Les discussions entre le gouvernement guinéen et les syndicats de l’éducation prennent une tournure de plus en plus complexe. Si des avancées salariales ont été actées et que des arriérés sont en cours de déblocage, le dossier central de la réforme du Statut particulier reste bloqué, et les divergences syndicales s’exacerbent.
Depuis novembre 2025, plusieurs mesures concrètes ont été mises en œuvre : la prime de craie est passée de 125 000 à 500 000 GNF, la prime de préparation de 100 000 à 500 000 GNF, et la prime de documentation a été multipliée par cinq, atteignant 1 500 000 GNF. Les enseignants du privé, dont les salaires étaient impayés depuis décembre 2023, voient leur situation presque résolue depuis octobre, tandis que la commission chargée du déblocage continue de travailler pour régulariser le reste des dossiers et remettre les primes sur les bulletins de certains cadres privés de ces droits depuis juillet-août 2025.
Pourtant, ces avancées financières ne suffisent pas à apaiser les tensions.

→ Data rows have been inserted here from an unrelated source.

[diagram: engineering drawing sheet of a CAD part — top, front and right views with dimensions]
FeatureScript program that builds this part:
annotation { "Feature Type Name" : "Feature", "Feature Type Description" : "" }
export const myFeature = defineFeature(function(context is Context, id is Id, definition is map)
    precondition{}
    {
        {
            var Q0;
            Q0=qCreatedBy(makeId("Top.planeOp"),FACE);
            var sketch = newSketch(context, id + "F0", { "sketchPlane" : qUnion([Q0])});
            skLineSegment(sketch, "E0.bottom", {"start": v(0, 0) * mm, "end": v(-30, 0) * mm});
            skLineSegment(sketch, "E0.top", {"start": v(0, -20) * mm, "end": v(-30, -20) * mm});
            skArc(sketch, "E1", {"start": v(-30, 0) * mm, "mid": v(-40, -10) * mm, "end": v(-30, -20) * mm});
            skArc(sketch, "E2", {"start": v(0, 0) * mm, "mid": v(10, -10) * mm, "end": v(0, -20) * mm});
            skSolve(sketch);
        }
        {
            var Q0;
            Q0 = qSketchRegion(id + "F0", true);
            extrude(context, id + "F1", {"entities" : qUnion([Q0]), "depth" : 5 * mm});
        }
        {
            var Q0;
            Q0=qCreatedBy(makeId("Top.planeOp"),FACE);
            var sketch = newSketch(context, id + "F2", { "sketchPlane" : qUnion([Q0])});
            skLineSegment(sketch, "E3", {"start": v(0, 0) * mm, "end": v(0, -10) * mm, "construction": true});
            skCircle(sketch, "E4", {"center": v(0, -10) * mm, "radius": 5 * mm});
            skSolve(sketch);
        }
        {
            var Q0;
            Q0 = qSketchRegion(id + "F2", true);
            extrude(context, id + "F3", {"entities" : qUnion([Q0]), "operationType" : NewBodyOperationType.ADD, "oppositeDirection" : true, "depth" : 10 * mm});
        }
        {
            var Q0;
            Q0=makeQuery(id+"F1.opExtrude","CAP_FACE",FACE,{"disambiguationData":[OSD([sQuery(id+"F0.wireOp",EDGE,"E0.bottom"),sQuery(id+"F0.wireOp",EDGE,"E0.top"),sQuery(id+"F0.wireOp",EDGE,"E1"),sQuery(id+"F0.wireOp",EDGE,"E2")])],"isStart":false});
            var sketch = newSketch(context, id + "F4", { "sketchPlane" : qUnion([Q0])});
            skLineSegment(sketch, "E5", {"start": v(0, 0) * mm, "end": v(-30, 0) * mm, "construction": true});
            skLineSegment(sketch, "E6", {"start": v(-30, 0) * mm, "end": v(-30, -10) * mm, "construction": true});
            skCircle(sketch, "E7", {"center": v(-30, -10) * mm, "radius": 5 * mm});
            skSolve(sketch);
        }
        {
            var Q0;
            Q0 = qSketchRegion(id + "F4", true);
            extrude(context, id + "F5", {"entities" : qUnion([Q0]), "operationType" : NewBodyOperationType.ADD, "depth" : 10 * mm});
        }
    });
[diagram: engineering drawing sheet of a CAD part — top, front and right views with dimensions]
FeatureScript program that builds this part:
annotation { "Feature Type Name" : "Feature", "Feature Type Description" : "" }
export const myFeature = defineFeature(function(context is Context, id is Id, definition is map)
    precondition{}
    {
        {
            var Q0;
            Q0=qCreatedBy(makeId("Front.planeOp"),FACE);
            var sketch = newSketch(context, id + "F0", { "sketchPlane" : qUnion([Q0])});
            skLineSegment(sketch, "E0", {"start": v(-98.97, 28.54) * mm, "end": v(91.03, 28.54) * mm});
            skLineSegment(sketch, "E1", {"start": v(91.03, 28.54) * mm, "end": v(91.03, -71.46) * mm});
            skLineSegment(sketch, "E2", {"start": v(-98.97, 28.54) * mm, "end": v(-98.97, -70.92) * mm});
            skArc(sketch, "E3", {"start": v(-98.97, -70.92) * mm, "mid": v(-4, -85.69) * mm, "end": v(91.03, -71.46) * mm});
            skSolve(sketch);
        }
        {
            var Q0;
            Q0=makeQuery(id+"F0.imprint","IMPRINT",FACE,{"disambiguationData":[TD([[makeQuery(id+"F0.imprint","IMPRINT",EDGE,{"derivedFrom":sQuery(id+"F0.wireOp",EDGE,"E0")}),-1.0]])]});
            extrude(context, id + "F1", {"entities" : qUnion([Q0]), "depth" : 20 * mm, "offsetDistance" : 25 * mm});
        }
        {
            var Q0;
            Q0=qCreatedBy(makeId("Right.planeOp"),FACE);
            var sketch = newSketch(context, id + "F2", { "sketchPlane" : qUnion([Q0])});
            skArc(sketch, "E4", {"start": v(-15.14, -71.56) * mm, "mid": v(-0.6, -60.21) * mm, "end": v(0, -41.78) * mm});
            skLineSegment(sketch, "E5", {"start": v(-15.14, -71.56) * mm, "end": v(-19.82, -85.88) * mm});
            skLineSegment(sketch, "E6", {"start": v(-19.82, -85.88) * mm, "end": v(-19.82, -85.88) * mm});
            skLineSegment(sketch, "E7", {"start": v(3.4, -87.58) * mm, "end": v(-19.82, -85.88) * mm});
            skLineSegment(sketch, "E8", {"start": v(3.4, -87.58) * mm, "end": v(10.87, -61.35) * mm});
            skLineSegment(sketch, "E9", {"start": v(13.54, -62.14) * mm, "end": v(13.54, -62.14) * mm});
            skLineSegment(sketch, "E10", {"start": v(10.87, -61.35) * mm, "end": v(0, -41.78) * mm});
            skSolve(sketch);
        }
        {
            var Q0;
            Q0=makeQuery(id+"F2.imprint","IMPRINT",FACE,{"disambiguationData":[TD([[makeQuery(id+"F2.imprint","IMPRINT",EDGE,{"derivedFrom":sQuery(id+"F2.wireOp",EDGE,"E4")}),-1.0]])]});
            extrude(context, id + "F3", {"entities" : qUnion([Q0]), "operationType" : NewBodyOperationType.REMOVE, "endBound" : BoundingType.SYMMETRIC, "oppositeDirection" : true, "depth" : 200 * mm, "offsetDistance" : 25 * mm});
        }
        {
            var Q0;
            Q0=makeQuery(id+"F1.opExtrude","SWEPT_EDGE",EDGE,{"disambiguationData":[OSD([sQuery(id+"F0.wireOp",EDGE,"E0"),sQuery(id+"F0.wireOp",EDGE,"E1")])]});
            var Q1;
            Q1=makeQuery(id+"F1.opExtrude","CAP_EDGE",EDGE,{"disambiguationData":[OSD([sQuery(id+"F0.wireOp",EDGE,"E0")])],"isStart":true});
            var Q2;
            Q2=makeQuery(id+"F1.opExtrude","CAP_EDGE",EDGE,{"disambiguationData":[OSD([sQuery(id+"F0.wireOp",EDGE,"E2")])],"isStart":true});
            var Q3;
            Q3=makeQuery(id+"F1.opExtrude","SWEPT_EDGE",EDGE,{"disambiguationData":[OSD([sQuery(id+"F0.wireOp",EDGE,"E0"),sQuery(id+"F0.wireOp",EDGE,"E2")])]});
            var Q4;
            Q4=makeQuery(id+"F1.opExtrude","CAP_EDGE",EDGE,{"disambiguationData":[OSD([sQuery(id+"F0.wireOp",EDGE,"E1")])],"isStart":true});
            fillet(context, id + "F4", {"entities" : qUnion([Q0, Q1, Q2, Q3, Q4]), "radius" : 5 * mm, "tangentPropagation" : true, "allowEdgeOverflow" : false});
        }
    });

Les syndicats ne s’accordent pas sur la stratégie à adopter. La FSPE et le SNE ont lancé un mouvement de grève pour faire pression sur le gouvernement, tandis que le SLECG privilégie la négociation, invoquant « l’éthique et la procédure » et se disant « vacciné contre toute décision contraire aux intérêts des enseignants ». Cette fracture illustre les courants différents qui traversent le syndicalisme enseignant guinéen.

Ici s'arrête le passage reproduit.